** Exercise material **
***
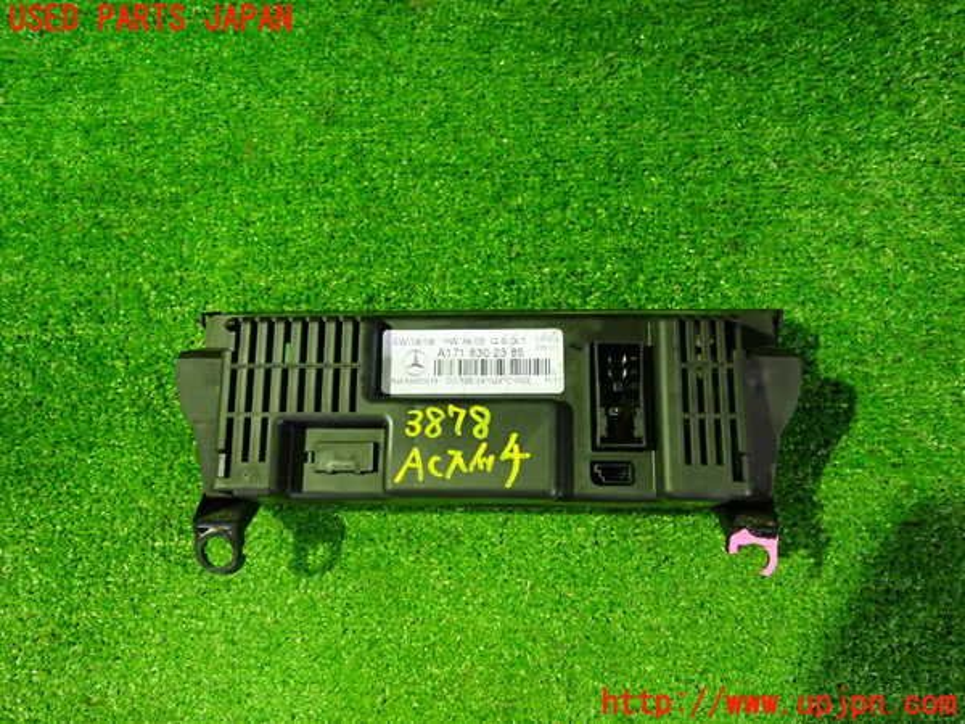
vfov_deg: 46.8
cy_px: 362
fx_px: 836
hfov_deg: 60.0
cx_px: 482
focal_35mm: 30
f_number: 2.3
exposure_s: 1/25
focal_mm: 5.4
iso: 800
***
** Problem description **
Leave the pictures behind and transcribe every record above exactly.

** Answer to this problem **
vfov_deg: 46.8
cy_px: 362
fx_px: 836
hfov_deg: 60.0
cx_px: 482
focal_35mm: 30
f_number: 2.3
exposure_s: 1/25
focal_mm: 5.4
iso: 800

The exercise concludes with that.